Conferences and conventions are hotspots for making connections. Professionals in attendance often share the same interests and can make valuable business and personal connections with one another. At the same time, these events draw a large crowd and it's often hard to make these connections in the midst of all of these events' excitement and energy. To help attendees make connections, we are building the infrastructure for a service that can inform attendees if they have attended the same booths and presentations at an event.
From studying the source code of the Udaconnect application we derived a dependency graph of three services : connection service, location service and person service. The connection service depends on the two others while location service requests the verification of the person's account so as to keep his/her longitude and latitude and stores this data into the database. This is why we shall break the location service into two location microservices where the former connects with the mobile phones and the latter links with the database. The front end web application of the system links solely to the connection service which each instance provides to the rest of the world attendees information. We are therefore going to use the three message passing techniques : gRPC, REST and kafka message queues.

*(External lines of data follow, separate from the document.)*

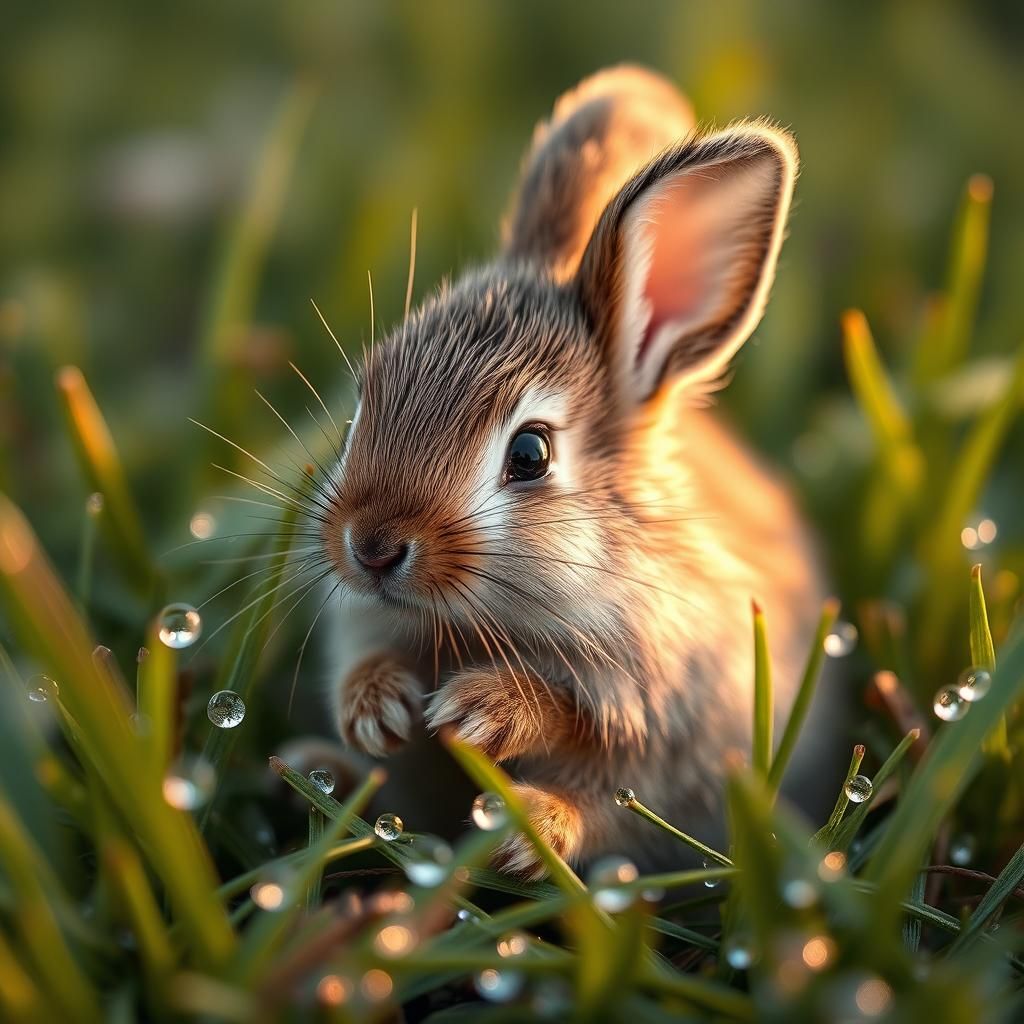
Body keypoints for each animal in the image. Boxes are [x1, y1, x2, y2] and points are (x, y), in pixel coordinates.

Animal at [318, 65, 835, 877]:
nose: (369, 548)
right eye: (356, 414)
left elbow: (587, 740)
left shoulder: (661, 711)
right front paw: (376, 709)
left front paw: (479, 712)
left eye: (530, 455)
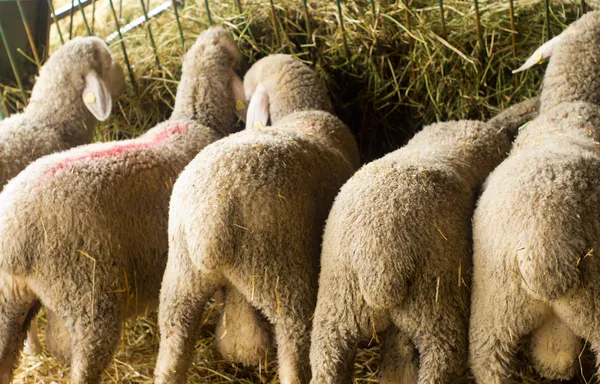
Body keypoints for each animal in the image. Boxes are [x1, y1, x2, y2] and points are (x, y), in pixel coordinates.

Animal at [155, 54, 360, 384]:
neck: (300, 111)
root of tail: (208, 219)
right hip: (278, 277)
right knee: (293, 341)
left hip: (180, 280)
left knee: (172, 347)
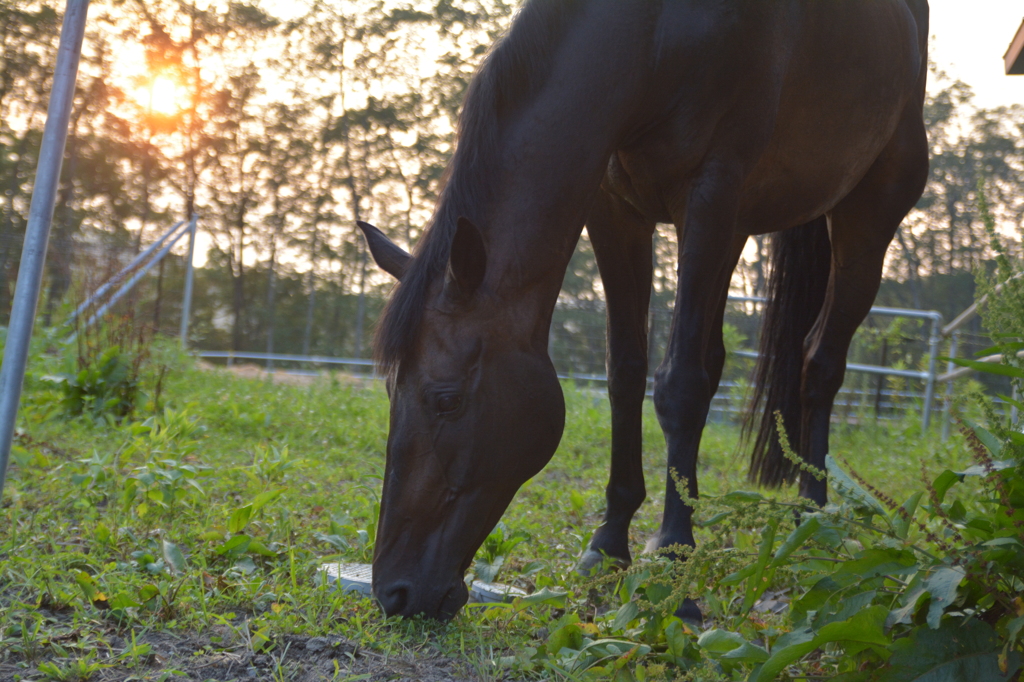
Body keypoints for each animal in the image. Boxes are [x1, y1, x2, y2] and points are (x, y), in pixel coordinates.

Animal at [356, 0, 933, 618]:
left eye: (447, 400)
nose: (394, 591)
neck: (659, 36)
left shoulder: (709, 196)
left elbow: (679, 385)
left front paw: (677, 561)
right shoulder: (615, 210)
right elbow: (627, 374)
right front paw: (609, 545)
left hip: (865, 219)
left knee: (819, 364)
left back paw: (812, 512)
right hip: (740, 228)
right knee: (723, 360)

The message passing techniques we will use are gRPC, REST, and Kafka message queues. The purpose is to keep track of all possible GPS information sent by mobile phones of each participant or person. Since a single person is meant to be as mobile as possible, retrieving these locations by user ID can be cumbersome and slow to manage by a REST API. So we will need a Kafka queue between the two location microservices where one will receive the three input values โโi.e. longitude, latitude and user id as a gRPC message from each user's mobile phone, while the second will consume each produced stream as a record and store each record one after another in the udaconnect_location.sql database. The Connection Service interacts via a REST API with the Frontend of the application. The Person microservice is another REST API service that keeps track of user information. Whenever the entry point location microservice receives a gRPC message regarding a participant's location, a REST request should be made to the Person service to check if the person belongs the system.